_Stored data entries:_
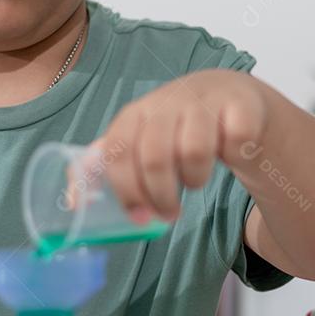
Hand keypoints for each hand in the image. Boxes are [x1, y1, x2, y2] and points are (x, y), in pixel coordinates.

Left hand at [98, 69, 267, 222]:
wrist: (233, 96)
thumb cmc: (180, 127)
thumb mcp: (143, 138)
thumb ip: (111, 164)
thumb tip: (73, 201)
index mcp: (138, 112)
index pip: (118, 150)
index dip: (125, 189)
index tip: (138, 218)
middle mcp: (169, 101)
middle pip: (154, 156)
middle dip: (160, 196)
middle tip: (169, 214)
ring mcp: (206, 100)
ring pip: (194, 152)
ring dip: (195, 179)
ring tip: (195, 180)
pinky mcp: (241, 104)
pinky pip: (235, 140)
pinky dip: (233, 156)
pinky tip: (229, 154)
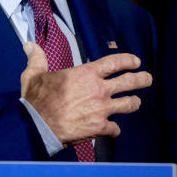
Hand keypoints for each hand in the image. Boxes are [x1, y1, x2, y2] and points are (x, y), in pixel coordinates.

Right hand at [20, 41, 151, 145]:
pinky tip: (113, 130)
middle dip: (141, 79)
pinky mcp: (99, 128)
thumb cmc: (36, 100)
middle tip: (147, 78)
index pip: (115, 62)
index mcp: (86, 74)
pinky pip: (114, 129)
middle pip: (129, 82)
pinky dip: (114, 130)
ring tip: (136, 102)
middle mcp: (99, 90)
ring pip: (128, 104)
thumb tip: (29, 46)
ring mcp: (101, 109)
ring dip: (133, 103)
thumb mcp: (34, 75)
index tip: (136, 61)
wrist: (37, 126)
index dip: (128, 60)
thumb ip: (36, 59)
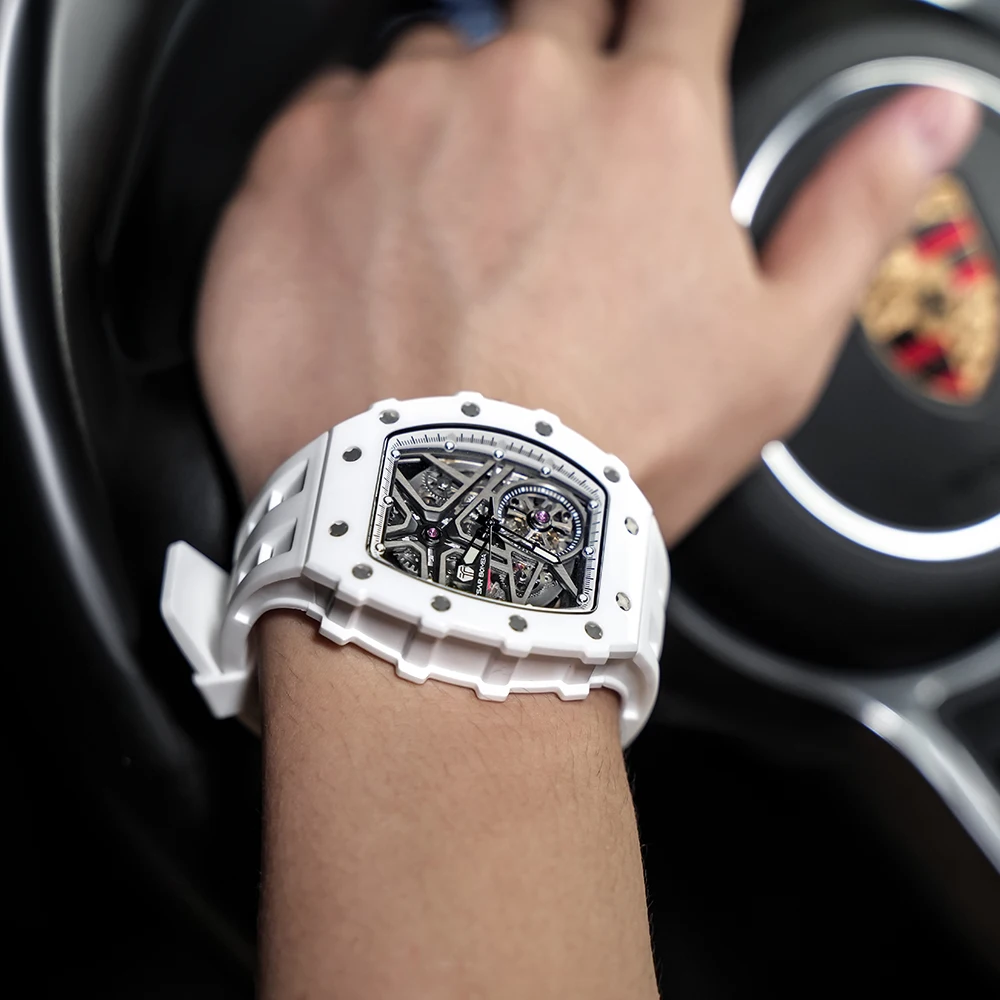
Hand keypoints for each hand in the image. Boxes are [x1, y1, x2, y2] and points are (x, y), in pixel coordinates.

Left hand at [197, 2, 978, 539]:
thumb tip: (930, 117)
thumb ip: (851, 210)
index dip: (668, 21)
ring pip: (431, 71)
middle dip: (553, 78)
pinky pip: (326, 119)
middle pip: (547, 17)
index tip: (650, 60)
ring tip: (449, 257)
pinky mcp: (296, 164)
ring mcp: (397, 117)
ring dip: (445, 136)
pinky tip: (371, 260)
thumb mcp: (773, 350)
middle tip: (538, 188)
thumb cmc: (609, 450)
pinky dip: (349, 170)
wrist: (452, 528)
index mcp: (645, 120)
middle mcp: (520, 89)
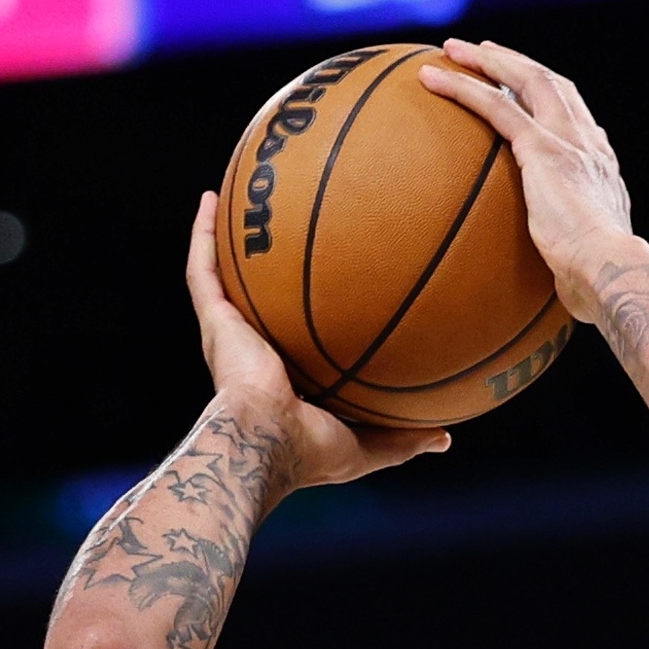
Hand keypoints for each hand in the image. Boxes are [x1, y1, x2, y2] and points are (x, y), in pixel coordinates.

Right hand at [185, 194, 449, 491]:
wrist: (266, 442)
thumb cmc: (311, 451)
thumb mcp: (370, 446)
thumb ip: (404, 436)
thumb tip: (445, 436)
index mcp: (286, 380)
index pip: (300, 340)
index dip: (312, 315)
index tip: (334, 284)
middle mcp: (254, 353)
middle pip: (263, 300)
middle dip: (271, 269)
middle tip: (293, 228)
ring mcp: (230, 335)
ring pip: (225, 276)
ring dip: (228, 241)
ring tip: (242, 199)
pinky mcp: (215, 322)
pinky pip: (204, 269)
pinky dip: (203, 234)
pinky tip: (212, 198)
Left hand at [419, 40, 636, 316]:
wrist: (610, 271)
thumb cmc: (598, 282)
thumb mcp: (582, 262)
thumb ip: (566, 256)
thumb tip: (554, 285)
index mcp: (599, 164)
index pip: (573, 114)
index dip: (547, 94)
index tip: (523, 86)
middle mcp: (587, 142)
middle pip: (550, 82)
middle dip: (514, 62)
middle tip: (482, 51)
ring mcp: (566, 140)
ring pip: (524, 80)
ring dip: (486, 61)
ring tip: (451, 52)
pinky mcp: (542, 149)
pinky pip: (496, 107)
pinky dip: (464, 88)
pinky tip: (433, 79)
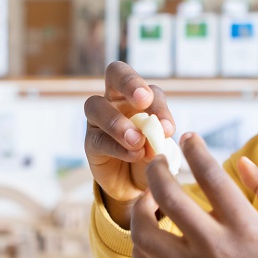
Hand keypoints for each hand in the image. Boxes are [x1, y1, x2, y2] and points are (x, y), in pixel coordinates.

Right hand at [84, 62, 175, 226]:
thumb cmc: (150, 155)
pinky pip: (98, 139)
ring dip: (118, 123)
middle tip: (143, 100)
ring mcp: (98, 120)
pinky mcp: (90, 143)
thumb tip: (159, 134)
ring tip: (137, 141)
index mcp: (136, 95)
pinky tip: (133, 154)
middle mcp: (115, 100)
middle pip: (115, 73)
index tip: (166, 126)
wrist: (136, 184)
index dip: (155, 99)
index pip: (144, 85)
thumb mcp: (161, 144)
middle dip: (130, 83)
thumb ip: (159, 136)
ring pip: (96, 106)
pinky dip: (118, 147)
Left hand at [131, 133, 257, 257]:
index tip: (189, 138)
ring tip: (148, 197)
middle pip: (169, 200)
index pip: (212, 177)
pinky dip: (140, 248)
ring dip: (140, 210)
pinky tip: (149, 232)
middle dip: (157, 171)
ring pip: (146, 236)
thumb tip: (241, 162)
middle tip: (158, 161)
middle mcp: (216, 248)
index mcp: (246, 227)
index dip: (196, 150)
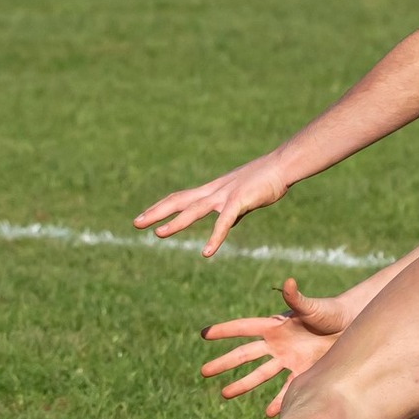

_WHAT YOU NEED TO DO:_ Where the string "Left" turns up in a line of the data above, copy that whole line.

_RESULT OF THE EXERCISE:_
Left hand at [98, 69, 267, 222]:
Left hand at [197, 2, 978, 539]:
Left hand at [419, 40, 636, 316]:
Left hand at [131, 133, 257, 257]:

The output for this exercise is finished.